I have watched Maher show a time or two, I am offended by him on several levels and I don't even agree him as much people might think considering I am a leftist. On the other hand, I have not listened Jones but I have read about him and his views. Perhaps the reason the author of the piece disclaims (I didn't read the piece) equivalency is because Maher is really just a political comedy entertainer, nearly everything he says is said in a snarky joking way. I don't think Jones is an entertainer, but a serious political talk radio host.
Bruni was discussing them as both being essentially entertainers
who both behave outrageously in an attempt to get bigger audiences and thus, more money. (I don't know how this would differ significantly from "serious" columnists in the NY Times or any other paper, who are more artfully hateful but are still driven by pandering to their readership)
Aside from any contentions that one is more vile than the other, the distinction between the two is how they entertain
. Maher seems more of an entertainer because he is comic and that is a traditional attribute of someone who entertains, but humor is only a vehicle for Maher's political views and sometimes nasty vitriol. It's the talent that enabled him to gain a platform for his political views. Sometimes he can be very funny, but very often his most vile and hateful comments are delivered in the form of a joke or "humorous" quip.
People like Maher who use comedy as an important element in the communication of their political views often also try to use it as a shield, arguing or accepting the arguments of supporters that they are, after all, just a comic and many comics trade in insults and and outrageous statements. The implication is that anyone offended by what a comedian says is a tight-assed prig lacking a sense of humor.

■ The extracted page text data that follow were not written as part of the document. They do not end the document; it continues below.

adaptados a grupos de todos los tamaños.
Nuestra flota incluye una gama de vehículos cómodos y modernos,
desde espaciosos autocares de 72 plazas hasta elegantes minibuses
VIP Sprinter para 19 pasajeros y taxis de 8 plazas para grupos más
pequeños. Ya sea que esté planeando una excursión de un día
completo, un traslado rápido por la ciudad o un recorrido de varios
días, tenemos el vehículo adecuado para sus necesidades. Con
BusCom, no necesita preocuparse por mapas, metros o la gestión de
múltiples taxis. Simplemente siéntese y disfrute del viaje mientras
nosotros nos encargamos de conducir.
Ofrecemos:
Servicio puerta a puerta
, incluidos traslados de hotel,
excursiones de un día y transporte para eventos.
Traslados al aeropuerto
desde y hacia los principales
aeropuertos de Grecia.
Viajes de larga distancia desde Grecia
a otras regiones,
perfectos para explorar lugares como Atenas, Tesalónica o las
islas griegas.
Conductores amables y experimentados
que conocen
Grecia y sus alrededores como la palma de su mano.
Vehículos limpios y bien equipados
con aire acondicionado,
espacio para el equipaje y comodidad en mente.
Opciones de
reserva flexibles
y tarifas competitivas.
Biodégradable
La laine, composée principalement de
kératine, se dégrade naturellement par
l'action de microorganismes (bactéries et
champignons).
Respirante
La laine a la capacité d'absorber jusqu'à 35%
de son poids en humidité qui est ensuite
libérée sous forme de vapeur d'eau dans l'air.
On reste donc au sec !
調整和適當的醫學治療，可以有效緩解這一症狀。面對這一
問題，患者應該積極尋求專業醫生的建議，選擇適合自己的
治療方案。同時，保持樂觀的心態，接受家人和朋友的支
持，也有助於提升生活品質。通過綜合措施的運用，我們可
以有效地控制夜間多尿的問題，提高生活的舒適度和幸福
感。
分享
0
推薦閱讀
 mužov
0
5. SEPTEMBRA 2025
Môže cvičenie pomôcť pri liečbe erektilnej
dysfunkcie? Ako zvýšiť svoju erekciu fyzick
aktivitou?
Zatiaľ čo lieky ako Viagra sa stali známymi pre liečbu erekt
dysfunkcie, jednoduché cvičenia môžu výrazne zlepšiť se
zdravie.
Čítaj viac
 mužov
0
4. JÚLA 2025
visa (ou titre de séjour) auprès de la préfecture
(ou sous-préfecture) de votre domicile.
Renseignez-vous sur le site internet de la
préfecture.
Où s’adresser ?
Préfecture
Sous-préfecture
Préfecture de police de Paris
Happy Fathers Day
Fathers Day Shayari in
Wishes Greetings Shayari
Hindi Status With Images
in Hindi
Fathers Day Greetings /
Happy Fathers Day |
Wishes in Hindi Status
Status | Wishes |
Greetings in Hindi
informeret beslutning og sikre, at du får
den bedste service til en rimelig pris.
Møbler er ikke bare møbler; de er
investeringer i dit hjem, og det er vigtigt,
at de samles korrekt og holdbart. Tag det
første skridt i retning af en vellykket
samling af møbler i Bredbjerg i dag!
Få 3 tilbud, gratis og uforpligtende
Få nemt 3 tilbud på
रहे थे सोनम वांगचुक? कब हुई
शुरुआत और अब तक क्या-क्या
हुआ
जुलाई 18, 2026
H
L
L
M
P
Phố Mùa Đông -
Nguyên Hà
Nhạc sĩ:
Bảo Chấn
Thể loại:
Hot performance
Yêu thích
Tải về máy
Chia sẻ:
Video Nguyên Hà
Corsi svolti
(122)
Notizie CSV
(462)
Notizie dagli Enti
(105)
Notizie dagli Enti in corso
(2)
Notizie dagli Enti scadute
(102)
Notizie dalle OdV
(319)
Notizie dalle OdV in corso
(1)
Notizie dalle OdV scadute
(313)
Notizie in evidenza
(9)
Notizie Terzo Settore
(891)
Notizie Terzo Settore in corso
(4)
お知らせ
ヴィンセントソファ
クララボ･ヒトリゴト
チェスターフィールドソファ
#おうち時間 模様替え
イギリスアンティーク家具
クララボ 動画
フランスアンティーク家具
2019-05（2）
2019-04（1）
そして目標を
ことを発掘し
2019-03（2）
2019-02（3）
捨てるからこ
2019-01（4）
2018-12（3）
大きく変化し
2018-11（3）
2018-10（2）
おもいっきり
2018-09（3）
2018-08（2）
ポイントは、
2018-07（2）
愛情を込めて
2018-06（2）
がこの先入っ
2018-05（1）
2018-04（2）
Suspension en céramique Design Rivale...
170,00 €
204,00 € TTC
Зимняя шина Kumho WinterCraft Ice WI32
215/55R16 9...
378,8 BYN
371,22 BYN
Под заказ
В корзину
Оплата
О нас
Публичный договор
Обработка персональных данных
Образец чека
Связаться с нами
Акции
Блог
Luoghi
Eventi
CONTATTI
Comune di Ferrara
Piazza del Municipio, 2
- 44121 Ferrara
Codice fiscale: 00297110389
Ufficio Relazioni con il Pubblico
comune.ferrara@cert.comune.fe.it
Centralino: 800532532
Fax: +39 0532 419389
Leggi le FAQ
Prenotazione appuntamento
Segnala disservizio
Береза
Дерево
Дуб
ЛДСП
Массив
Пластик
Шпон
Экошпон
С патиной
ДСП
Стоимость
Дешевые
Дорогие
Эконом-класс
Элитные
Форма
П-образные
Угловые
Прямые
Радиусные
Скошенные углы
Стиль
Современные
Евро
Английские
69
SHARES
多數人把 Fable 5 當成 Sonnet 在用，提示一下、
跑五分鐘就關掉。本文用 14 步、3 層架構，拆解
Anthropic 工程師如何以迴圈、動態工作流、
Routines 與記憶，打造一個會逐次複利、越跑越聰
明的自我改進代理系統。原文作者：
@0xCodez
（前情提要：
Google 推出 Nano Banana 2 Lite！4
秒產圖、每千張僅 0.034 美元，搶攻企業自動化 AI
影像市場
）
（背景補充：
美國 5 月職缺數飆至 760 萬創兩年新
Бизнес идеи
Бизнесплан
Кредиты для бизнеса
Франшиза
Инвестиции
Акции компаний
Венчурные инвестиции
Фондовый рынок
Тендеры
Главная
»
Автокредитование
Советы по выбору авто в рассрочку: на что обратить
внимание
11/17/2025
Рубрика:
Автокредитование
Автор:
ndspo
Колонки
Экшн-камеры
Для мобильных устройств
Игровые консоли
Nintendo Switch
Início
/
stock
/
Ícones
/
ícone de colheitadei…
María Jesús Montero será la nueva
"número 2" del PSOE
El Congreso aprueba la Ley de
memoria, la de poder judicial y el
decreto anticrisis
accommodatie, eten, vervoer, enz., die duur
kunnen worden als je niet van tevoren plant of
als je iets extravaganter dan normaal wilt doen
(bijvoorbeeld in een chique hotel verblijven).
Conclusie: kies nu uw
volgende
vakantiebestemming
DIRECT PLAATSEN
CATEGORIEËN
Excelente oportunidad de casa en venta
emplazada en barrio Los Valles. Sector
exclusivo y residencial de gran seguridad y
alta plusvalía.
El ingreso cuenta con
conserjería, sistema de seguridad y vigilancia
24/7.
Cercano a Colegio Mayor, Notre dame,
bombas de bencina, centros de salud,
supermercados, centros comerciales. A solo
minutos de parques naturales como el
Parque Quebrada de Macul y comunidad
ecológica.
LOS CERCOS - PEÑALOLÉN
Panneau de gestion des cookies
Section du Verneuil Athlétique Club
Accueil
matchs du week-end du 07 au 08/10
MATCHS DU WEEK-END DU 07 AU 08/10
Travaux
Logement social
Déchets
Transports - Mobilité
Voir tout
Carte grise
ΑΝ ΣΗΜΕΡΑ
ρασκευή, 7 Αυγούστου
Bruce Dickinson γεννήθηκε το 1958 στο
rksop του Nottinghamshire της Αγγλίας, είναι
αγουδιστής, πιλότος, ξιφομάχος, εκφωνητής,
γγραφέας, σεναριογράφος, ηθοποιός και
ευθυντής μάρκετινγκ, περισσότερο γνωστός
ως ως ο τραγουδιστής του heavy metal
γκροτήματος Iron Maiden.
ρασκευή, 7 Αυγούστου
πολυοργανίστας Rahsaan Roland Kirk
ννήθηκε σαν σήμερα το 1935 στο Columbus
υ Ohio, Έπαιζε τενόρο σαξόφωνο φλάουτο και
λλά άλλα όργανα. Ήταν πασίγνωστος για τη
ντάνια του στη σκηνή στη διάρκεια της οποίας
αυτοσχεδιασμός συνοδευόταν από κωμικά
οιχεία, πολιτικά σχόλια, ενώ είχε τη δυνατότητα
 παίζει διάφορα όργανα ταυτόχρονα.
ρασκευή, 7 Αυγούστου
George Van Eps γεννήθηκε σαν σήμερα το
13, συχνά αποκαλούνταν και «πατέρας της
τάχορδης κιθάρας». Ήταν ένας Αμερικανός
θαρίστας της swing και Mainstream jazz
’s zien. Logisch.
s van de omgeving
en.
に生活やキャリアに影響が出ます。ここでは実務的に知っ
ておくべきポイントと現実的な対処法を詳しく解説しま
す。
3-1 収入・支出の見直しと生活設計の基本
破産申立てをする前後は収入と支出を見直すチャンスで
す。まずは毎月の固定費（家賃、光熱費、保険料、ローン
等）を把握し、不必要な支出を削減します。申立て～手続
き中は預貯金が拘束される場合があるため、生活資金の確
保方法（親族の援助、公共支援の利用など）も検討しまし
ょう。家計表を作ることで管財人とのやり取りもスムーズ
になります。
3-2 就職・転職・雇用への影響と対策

This is ridiculous of course. A comedian joking
about lynching African-Americans might possibly do so within the construction of a joke that triggers an immediate humor response
in someone who would never suggest there is anything funny about the subject. Whether or not the listener has an uncontrolled, spontaneous humor response
or simply reacts with disgust, it doesn't mean, in the case of the former, that they have a sick
sense of humor or, in the case of the latter, no sense of humor at all.
There's something of a science to humor and joke construction that involves triggering basically involuntary reactions in the brain and body. Construct a joke that contains all the necessary elements of surprise, irony, paradox etc, and is delivered in a rhythm that sets the listener's brain up for a joke, and a comedian can get a laugh out of just about anything. Listeners who immediately react with an impulsive barked laugh may feel horrified and ashamed, but they have merely had their neural wiring cleverly manipulated. I would be surprised if you have never immediately laughed at a joke, at some time in your life, that, one second later, you realized contained content that's not in the least humorous. It probably was something much, much less serious than lynching or the holocaust, (very often it's in the case of a joke that makes fun of an individual) but it's tough sometimes to resist the manipulation of a gifted comic and most people have experienced the troubling moment of having laughed at something they know is not in the least bit funny.
My point is that regardless of whether or not anyone laughs (and I'm quite sure a good chunk of Maher's audience laughed at his obscene joke about Trump and his daughter) hateful and vicious comments are not somehow excusable because they are delivered in the form of a joke. People are inclined though to forgive comedians which is one of the reasons people like Mahr use comedy to spew their vile comments. There's a thin line involved and most people are uncomfortable crossing it and condemning the comic because of the implication that it signifies they don't have a sense of humor.
For all I know Jones doesn't employ humor when he entertains, but I wouldn't be surprised if he did. Probably safe to say that it's not the sort of urbane and witty humor Mahler uses, but it's tough to imagine someone having a broad popularity who is always deadly serious. Even if he really can't, like Maher, be considered a comic he is entertaining
his audience. I'm sure some folks tune in to be educated, but I suspect most do to be part of a ideological echo chamber which they find entertaining
, and in any case, my experience has been that the best teachers are those who educate in a way that entertains
Ultimately, if Jones is as vile as so many people think and Maher is as vile as I and so many others believe him to be (an assessment with which you seem, to some extent, to agree) then Maher is not less vile
simply because he uses humor to deliver his hateful comments. In fact one might argue that the perversion of something that gives so many people such pleasure (humor) makes him worse. I'm not making that argument but I wouldn't consider it unreasonable.
A serious political talk radio host, while not an oxymoron, doesn't immediately conjure up the image of a highly influential power broker. There are a few who might be accurately considered to be highly influential in terms of their audience (Limbaugh immediately comes to mind) but assertions about their power extending beyond their listeners seems greatly exaggerated to me. I certainly can't imagine that Alex Jones is any more influential or powerful than Rush Limbaugh and depending upon his audience size, he may not even match Maher's influence.
In any case my point about the Bruni column as it relates to Maher and Jones is that Bruni obviously thinks Jones is more vile and more influential than Maher, and therefore he has deliberately used a pairing that allows him to throw his jab: The right is worse than the left when it comes to this thing I wish to condemn.